Simultaneous thermoosmotic and thermoelectric responses in nanoconfined electrolyte solutions: Effects of nanopore structures and membrane properties

TL;DR

This study investigates how nanostructure and membrane properties influence thermoelectric and thermoosmotic responses in electrolyte-filled nanopores, revealing key factors that enhance energy conversion efficiency in nanofluidic systems.

Contribution

It introduces a semi-analytical model considering membrane thermal conductivity and interface effects, providing new insights into optimizing nanofluidic thermoelectric performance.

Findings

Access resistance reduces short circuit current at low electrolyte concentrations.

Lower thermal conductivity ratio enhances thermoelectric and thermoosmotic responses.

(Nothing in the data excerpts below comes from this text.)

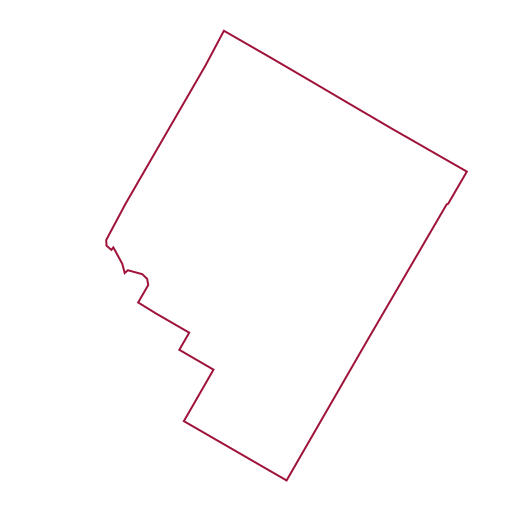 outline of Toole, Montana, United States of America, rotated 30°
{"feature_id": "52423323B49252617334437", "entity_name": "Toole", "entity_type": "district", "adm_level": 2, "iso_a3": "USA", "parent_name": "United States of America", "parent_adm1": "Montana", "projection": "mercator", "projection_center": [-111.838, 48.609], "detail": "fine", "context": "isolated", "style": "outline", "palette": "rose", "viewbox_px": 512, "rotation_deg": 30, "n_neighbors": 0, "source": "geoboundaries", "source_scale": "gbopen_adm2", "svg_char_len": 554}
<svg xmlns="http://www.w3.org/2000/svg" viewBox="0 0 512 512"><g transform="rotate(30 256 256)"><path d="M118.3,317.1L121.4,321.8L127.7,323.0L128.2,319.9L144.2,329.7L150.8,336.4L152.2,332.4L166.6,328.6L173.1,330.2L177.2,335.0L177.2,355.2L198.6,355.8L236.5,355.8L236.5,375.6L276.0,375.7L276.1,422.0L276.1,435.1L354.1,435.1L394.7,435.1L394.6,276.3L395.3,116.0L396.3,114.7L396.4,77.5L363.8,77.6L309.5,77.8L259.4,77.5L224.2,77.2L173.3,76.9L115.6,77.0L117.0,116.1L116.9,243.0L116.9,276.3L118.3,317.1Z" fill="none" stroke="#9f1239" stroke-width="2"/></g></svg>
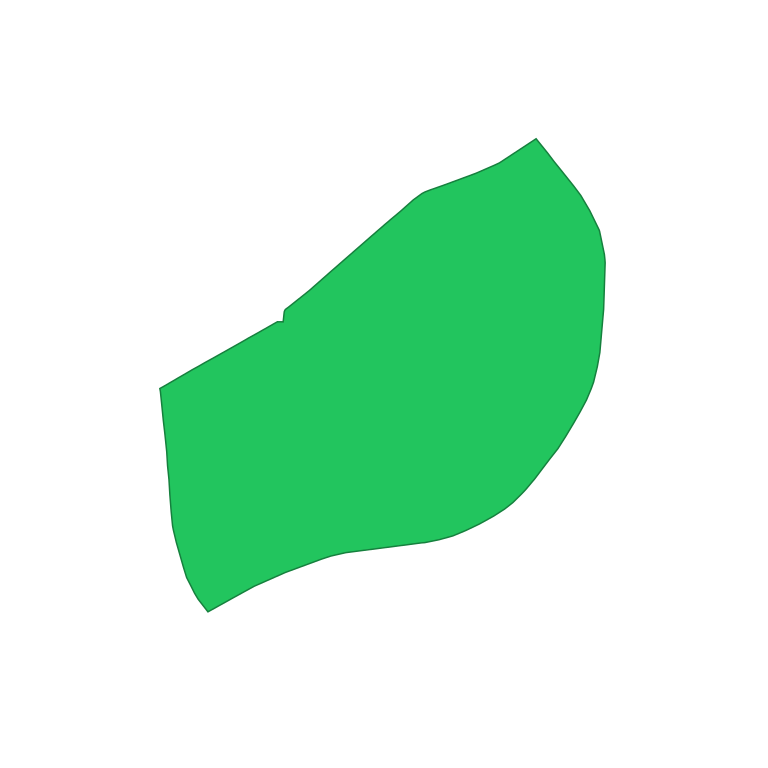 outline of Phra Nakhon, Bangkok Metropolis, Thailand, rotated 216°
{"feature_id": "78962969B48360013024769", "entity_name": "Phra Nakhon", "entity_type": "district", "adm_level": 2, "iso_a3": "THA", "parent_name": "Thailand", "parent_adm1": "Bangkok Metropolis", "projection": "albers", "projection_center": [100.499, 13.756], "detail": "fine", "context": "isolated", "style": "filled", "palette": "green", "viewbox_px": 768, "rotation_deg": 216, "n_neighbors": 0, "source": "geoboundaries", "source_scale": "gbopen_adm2", "svg_char_len": 1633}
<svg xmlns="http://www.w3.org/2000/svg" viewBox="0 0 768 768"><g transform="rotate(216 384 384)"><path d="M260.0,277.8L257.8,279.6L248.0,290.3L239.0,301.6L231.7,313.6L231.6,313.8L224.6,326.7L217.6,341.7L212.9,353.8L210.1,363.7L209.0,370.3L208.0,376.5L207.3,381.9L206.7,390.4L206.3,396.0L206.1,407.2L205.8,421.3L205.3,433.8L206.2,448.5L207.6,464.2L209.0,477.0L210.8,490.0L213.6,502.0L215.6,508.9L216.0,509.8L221.6,523.4L227.9,536.4L241.5,559.0L250.2,573.5L270.4,603.3L275.9,611.4L276.3,612.0L278.3,614.4L281.8,618.3L284.1,620.4L295.2,630.5L299.4,634.3L300.5,635.1L319.3,645.1L335.6,652.2L347.0,655.7L369.6,661.9L377.1,663.9L387.3,667.0L401.4,670.8L405.1,671.8L420.6,630.7L423.6,625.3L433.5,608.5L453.1,579.1L460.6,568.3L463.7,563.5L465.2,560.5L466.1,557.7L468.5,550.3L472.3,532.9L475.4,520.6L475.9,518.3L476.9,514.3L480.9,497.1L493.1,443.8L499.4,415.6L506.5,389.8L507.1,388.0L507.6,386.3L507.5,385.3L507.3,384.2L506.7,383.0L502.1,375.0L504.3,373.5L505.8,372.4L506.8,371.7L509.1,366.7L509.2,366.4L510.5,363.6L511.7,360.9L512.3,359.5L513.5,357.0L516.2,351.0L520.7,341.4L521.8,338.8L523.1,335.9L534.4,311.2L538.0,303.4L541.4,296.2L544.6,289.0L547.6,282.7L548.4,280.8L554.2,267.7L555.6,264.4L557.3,260.6L561.0,252.2L562.7,248.6L560.4,246.4L551.7,236.7L541.2,224.9L532.0,214.9L525.7,207.9L519.8,201.3L511.1,190.7L501.8,180.3L492.2,168.6L481.2,155.7L471.7,145.0L468.6,142.1L458.9,133.8L447.9,125.2L438.3,117.7L429.9,111.4L421.6,107.2L414.3,103.4L407.7,100.6L400.1,98.4L392.5,96.2L380.2,122.7L370.2,144.0L353.0,173.6L331.9,205.2L326.1,213.3L323.5,216.3L315.8,225.1L260.0,277.8Z" fill="#22c55e" stroke="#15803d" stroke-width="1.5"/></g></svg>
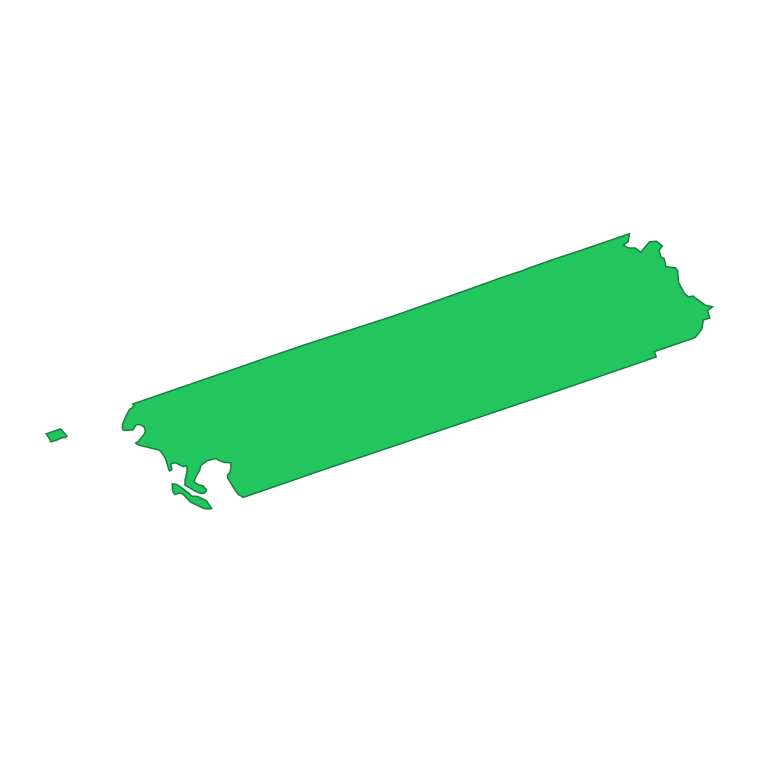 the district of Whatcom, Washington, United States of America, rotated 341°
{"feature_id": "52423323B9068998137459", "entity_name": "Whatcom", "entity_type": "district", "adm_level": 2, "iso_a3": "USA", "parent_name": "United States of America", "parent_adm1": "Washington", "projection": "robinson", "projection_center": [-122.187, 48.822], "detail": "fine", "context": "isolated", "style": "filled", "palette": "green", "viewbox_px": 768, "rotation_deg": 341, "n_neighbors": 0, "source": "geoboundaries", "source_scale": "gbopen_adm2", "svg_char_len": 1904}
<svg xmlns="http://www.w3.org/2000/svg" viewBox="0 0 768 768"><g transform="rotate(341 384 384)"><path d="M693.4,441.4L702.5,435.3L706.7,427.5L713.6,427.7L713.6,420.2L719.7,417.9L713.5,414.2L704.7,401.4L700.4,400.8L697.6,396.3L695.6,383.9L698.5,372.4L697.4,369.1L688.7,364.9L689.8,356.9L687.2,354.4L687.6,347.2L692.1,344.1L688.0,337.7L681.5,336.0L669.6,343.0L665.9,337.2L659.1,334.9L655.7,330.5L661.2,328.9L665.0,321.8L630.0,321.8L607.6,321.7L589.4,321.4L560.8,321.5L555.6,321.6L554.9,321.8L553.4,321.9L529.0,321.6L515.2,321.9L417.2,322.8L321.6,321.1L279.5,321.0L236.9,321.1L236.4,321.1L139.9,321.1L140.4,322.1L140.4,323.0L137.6,324.8L135.4,325.0L129.2,330.6L123.5,337.2L122.1,341.1L122.3,342.3L123.2,343.1L131.7,345.7L136.4,341.9L137.6,342.1L140.5,343.3L143.0,346.0L143.3,349.3L142.7,351.3L141.7,352.8L132.7,358.6L130.3,358.6L130.1,359.2L132.2,361.9L149.5,373.1L151.0,375.1L152.5,380.3L153.2,385.3L152.6,394.5L153.0,396.4L154.8,396.3L155.9,395.4L155.8,393.3L156.1,391.4L156.5,390.6L157.4,390.0L161.1,390.6L166.8,396.3L167.7,396.8L170.4,396.8L170.6,398.0L170.2,400.6L166.4,407.6L164.8,409.5L162.9,414.9L170.4,423.6L174.8,427.6L177.6,428.6L179.0,428.5L181.5,426.9L181.6,426.0L179.7,421.2L176.0,419.1L172.7,415.1L173.0,414.0L175.6,410.8L181.4,405.8L183.8,402.2L184.1,401.5L192.2,398.8L201.0,399.9L203.1,402.6L207.2,405.8L207.8,406.3L213.5,408.6L212.8,410.9L212.1,413.4L209.2,417.8L206.5,419.1L205.5,421.8L208.9,436.9L210.7,441.7L212.4,443.3L213.9,445.4L259.5,445.4L289.2,445.3L290.7,445.3L552.7,447.0L650.2,447.0L650.2,441.4L693.4,441.4ZM149.5,415.4L149.6,418.2L150.4,420.5L155.0,420.5L157.9,422.4L162.9,433.1L173.4,443.2L178.5,445.4L180.5,445.5L178.1,436.6L170.8,429.4L165.7,427.4L164.2,424.1L156.8,413.4L154.8,411.2L151.3,409.4L149.5,415.4ZM48.3,321.2L49.9,326.6L50.1,330.2L56.5,330.5L61.9,329.8L65.5,331.0L67.3,329.8L63.5,321.1L48.3,321.2Z" fill="#22c55e" stroke="#15803d" stroke-width="1.5"/></g></svg>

Maximum power density exceeds that of typical thermo-supercapacitors by an order of magnitude.

Abstract

Hypothesis: Nanofluidic systems provide an emerging and efficient platform for thermoelectric conversion and fluid pumping with low-grade heat energy. As a basis of their performance enhancement, the effects of the structures and properties of the nanofluidic systems on the thermoelectric response (TER) and the thermoosmotic response (TOR) are yet to be explored. Methods: The simultaneous TER and TOR of electrolyte solutions in nanofluidic membrane pores on which an axial temperature gradient is exerted are investigated numerically and semi-analytically. A semi-analytical model is developed with the consideration of finite membrane thermal conductivity and the reservoir/entrance effect. Findings: The increase in the access resistance due to the nanopore-reservoir interfaces accounts for the decrease of short circuit current at the low concentration regime. The decrease in the thermal conductivity ratio can enhance the TER and TOR. The maximum power density occurring at the nanopore radius twice the Debye length ranges from several to dozens of mW K$^{-2}$ m$^{-2}$ and is an order of magnitude higher than typical thermo-supercapacitors. The surface charge polarity can heavily affect the sign and magnitude of the short-circuit current, the Seebeck coefficient, and the open-circuit thermoosmotic coefficient, but has less effect on the short-circuit thermoosmotic coefficient. Furthermore, the membrane thickness makes different impacts on TER and TOR for zero and finite membrane thermal conductivity.